[Page-level text extractions]
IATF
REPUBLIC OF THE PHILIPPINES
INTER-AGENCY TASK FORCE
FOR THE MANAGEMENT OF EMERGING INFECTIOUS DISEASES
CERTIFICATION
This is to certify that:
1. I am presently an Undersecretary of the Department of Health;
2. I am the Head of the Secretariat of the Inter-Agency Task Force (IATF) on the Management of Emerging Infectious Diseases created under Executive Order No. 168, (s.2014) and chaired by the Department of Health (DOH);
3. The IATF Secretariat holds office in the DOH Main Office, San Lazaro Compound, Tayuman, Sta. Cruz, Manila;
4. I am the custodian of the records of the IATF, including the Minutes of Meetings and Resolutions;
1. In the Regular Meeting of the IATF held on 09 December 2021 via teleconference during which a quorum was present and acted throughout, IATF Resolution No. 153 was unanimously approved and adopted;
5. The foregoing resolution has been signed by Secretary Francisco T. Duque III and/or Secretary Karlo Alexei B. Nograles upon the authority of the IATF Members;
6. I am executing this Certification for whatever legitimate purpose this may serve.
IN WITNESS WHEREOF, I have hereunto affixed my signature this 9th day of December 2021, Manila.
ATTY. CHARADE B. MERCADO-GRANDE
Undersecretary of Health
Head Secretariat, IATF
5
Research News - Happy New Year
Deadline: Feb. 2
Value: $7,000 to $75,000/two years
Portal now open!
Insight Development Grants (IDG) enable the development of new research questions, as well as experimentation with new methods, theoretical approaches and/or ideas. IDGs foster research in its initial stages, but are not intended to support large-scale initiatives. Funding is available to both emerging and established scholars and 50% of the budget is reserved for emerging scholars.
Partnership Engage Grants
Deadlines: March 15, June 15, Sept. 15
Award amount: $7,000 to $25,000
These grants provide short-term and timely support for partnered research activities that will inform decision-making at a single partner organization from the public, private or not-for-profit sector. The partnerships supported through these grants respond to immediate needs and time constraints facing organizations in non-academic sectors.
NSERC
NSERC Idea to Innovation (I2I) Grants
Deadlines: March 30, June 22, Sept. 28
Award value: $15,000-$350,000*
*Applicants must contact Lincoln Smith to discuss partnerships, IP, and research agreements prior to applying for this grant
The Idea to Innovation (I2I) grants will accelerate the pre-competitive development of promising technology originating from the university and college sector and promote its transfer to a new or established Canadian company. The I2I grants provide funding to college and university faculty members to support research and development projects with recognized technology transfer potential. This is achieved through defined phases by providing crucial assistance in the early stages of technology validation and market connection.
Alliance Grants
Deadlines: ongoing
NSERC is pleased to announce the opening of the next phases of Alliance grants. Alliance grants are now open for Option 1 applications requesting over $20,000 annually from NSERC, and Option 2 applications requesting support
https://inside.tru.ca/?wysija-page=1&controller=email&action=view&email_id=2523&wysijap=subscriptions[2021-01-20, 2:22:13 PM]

[HOW TO COMPLETE THIS TASK] The full data, transcribed without change, is the expected answer.

[TASK RESULT]
IATF
REPUBLIC OF THE PHILIPPINES
INTER-AGENCY TASK FORCE
FOR THE MANAGEMENT OF EMERGING INFECTIOUS DISEASES
CERTIFICATION
This is to certify that:
1. I am presently an Undersecretary of the Department of Health;
2. I am the Head of the Secretariat of the Inter-Agency Task Force (IATF) on the Management of Emerging Infectious Diseases created under Executive Order No. 168, (s.2014) and chaired by the Department of Health (DOH);
3. The IATF Secretariat holds office in the DOH Main Office, San Lazaro Compound, Tayuman, Sta. Cruz, Manila;
4. I am the custodian of the records of the IATF, including the Minutes of Meetings and Resolutions;
1. In the Regular Meeting of the IATF held on 09 December 2021 via teleconference during which a quorum was present and acted throughout, IATF Resolution No. 153 was unanimously approved and adopted;
5. The foregoing resolution has been signed by Secretary Francisco T. Duque III and/or Secretary Karlo Alexei B. Nograles upon the authority of the IATF Members;
6. I am executing this Certification for whatever legitimate purpose this may serve.
IN WITNESS WHEREOF, I have hereunto affixed my signature this 9th day of December 2021, Manila.
ATTY. CHARADE B. MERCADO-GRANDE
Undersecretary of Health
Head Secretariat, IATF
5
Research News - Happy New Year
Deadline: Feb. 2
Value: $7,000 to $75,000/two years
Portal now open!
Insight Development Grants (IDG) enable the development of new research questions, as well as experimentation with new methods, theoretical approaches and/or ideas. IDGs foster research in its initial stages, but are not intended to support large-scale initiatives. Funding is available to both emerging and established scholars and 50% of the budget is reserved for emerging scholars.
Partnership Engage Grants
Deadlines: March 15, June 15, Sept. 15
Award amount: $7,000 to $25,000
These grants provide short-term and timely support for partnered research activities that will inform decision-making at a single partner organization from the public, private or not-for-profit sector. The partnerships supported through these grants respond to immediate needs and time constraints facing organizations in non-academic sectors.
NSERC
NSERC Idea to Innovation (I2I) Grants
Deadlines: March 30, June 22, Sept. 28
Award value: $15,000-$350,000*
*Applicants must contact Lincoln Smith to discuss partnerships, IP, and research agreements prior to applying for this grant
The Idea to Innovation (I2I) grants will accelerate the pre-competitive development of promising technology originating from the university and college sector and promote its transfer to a new or established Canadian company. The I2I grants provide funding to college and university faculty members to support research and development projects with recognized technology transfer potential. This is achieved through defined phases by providing crucial assistance in the early stages of technology validation and market connection.
Alliance Grants
Deadlines: ongoing
NSERC is pleased to announce the opening of the next phases of Alliance grants. Alliance grants are now open for Option 1 applications requesting over $20,000 annually from NSERC, and Option 2 applications requesting support
https://inside.tru.ca/?wysija-page=1&controller=email&action=view&email_id=2523&wysijap=subscriptions[2021-01-20, 2:22:13 PM]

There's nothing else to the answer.